The newlyweds honeymooned on the West Coast and then set off on a cross-country automobile trip back home to New York. On the night of February 7, exactly one month after the wedding, 21-year old F. MacDonald Triest was killed when another car forced them off an embankment on the Tucson-Nogales highway. Triest’s skull was fractured. His wife, though suffering from shock, was otherwise uninjured.
The corporation that now owned the Victorian house gave it a major update. The façade was covered in stucco, obliterating the first floor rustication. New entrance and window enframements included foliate keystones. But the most dramatic change came in the form of sculptural plaques and statuary that lent an eccentric Mediterranean feel to the structure.
|With its 1930s facelift No. 105 stood out on the reserved block. Note the ornate window guards at the second floor. photo NYPL Collection|
On November 29, 1940 Willard Brown died at the age of 70. His firm had become the Northern Insurance Company of New York. His nearly half century of living in the neighborhood was reflected in his position as treasurer of the Murray Hill Association as the time of his death.
|Marble plaques of frolicking cherubs adorned the facade -- photo by Alice Lum|
Although in 1947 the Department of Buildings still listed the property as a “one family dwelling,” it was most certainly not. In the late 1940s through the ‘50s Picture Magazines, Inc. was here, publishers of pulp magazines like Hit, Laff, Mr. and Famous Police Cases. Laff Magazine advertised in 1947 for “photos of girls or photos of unusual new interest for which they pay $5.00 each upon acceptance.”
|photo by Alice Lum|
From May 1951 through September 1953 BIP Comic publishers was in the building, during which time it produced comic books like Atomic Attack, Gunsmoke and Youthful Romance, among others.
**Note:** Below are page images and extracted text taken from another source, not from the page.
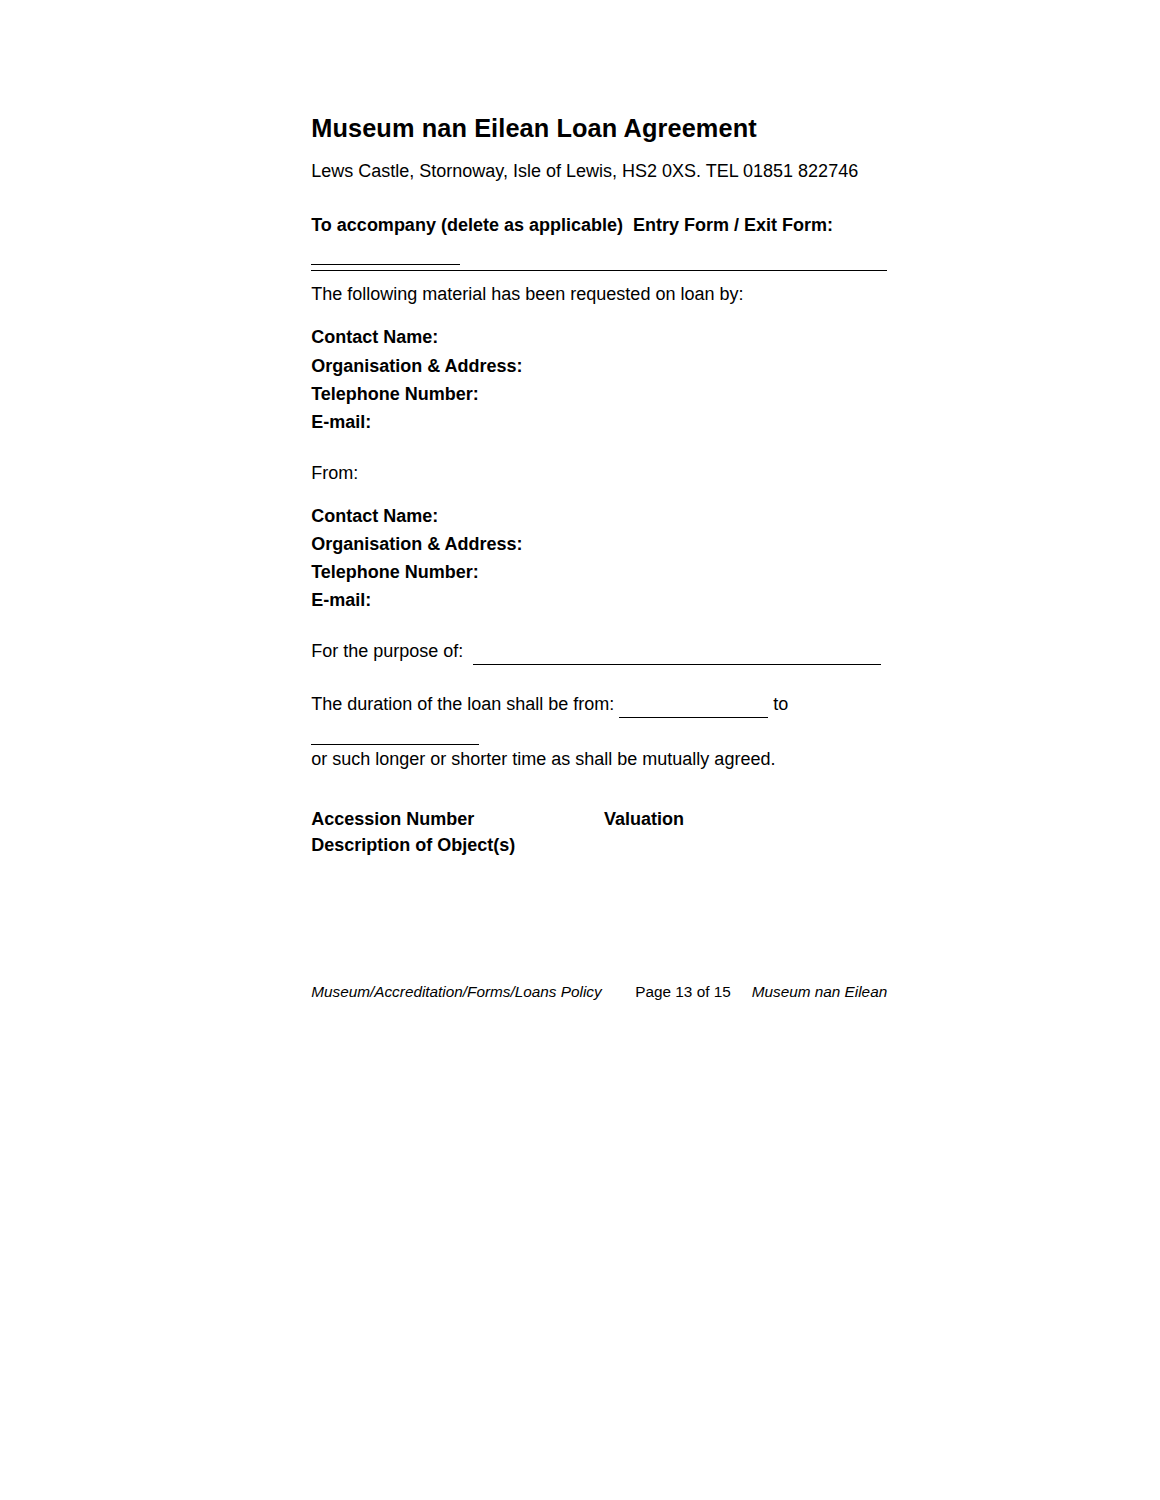Museum nan Eilean Loan Agreement
Lews Castle, Stornoway, Isle of Lewis, HS2 0XS. TEL 01851 822746
To accompany (delete as applicable) Entry Form / Exit Form:
The following material has been requested on loan by:
Contact Name:
Organisation & Address:
Telephone Number:
E-mail:
From:
Contact Name:
Organisation & Address:
Telephone Number:
E-mail:
For the purpose of:
The duration of the loan shall be from: to
or such longer or shorter time as shall be mutually agreed.
Accession Number Valuation Description of Object(s)
Museum/Accreditation/Forms/Loans Policy Page 13 of 15 Museum nan Eilean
At the same time the Advertising Club had its offices here.
There were still apartments on the upper floors and newspaper man Robert B. Parker lived here in the early 1950s, until his heart attack and death in an East Side restaurant in 1955 at the age of 48. At the time of his death the veteran foreign correspondent was United Nations bureau chief for The New York Daily News.
In 2005 the house was converted to four apartments. The unconventional 1930s façade with its plaques and amazingly-surviving statue is delightfully out of place and eye-catching.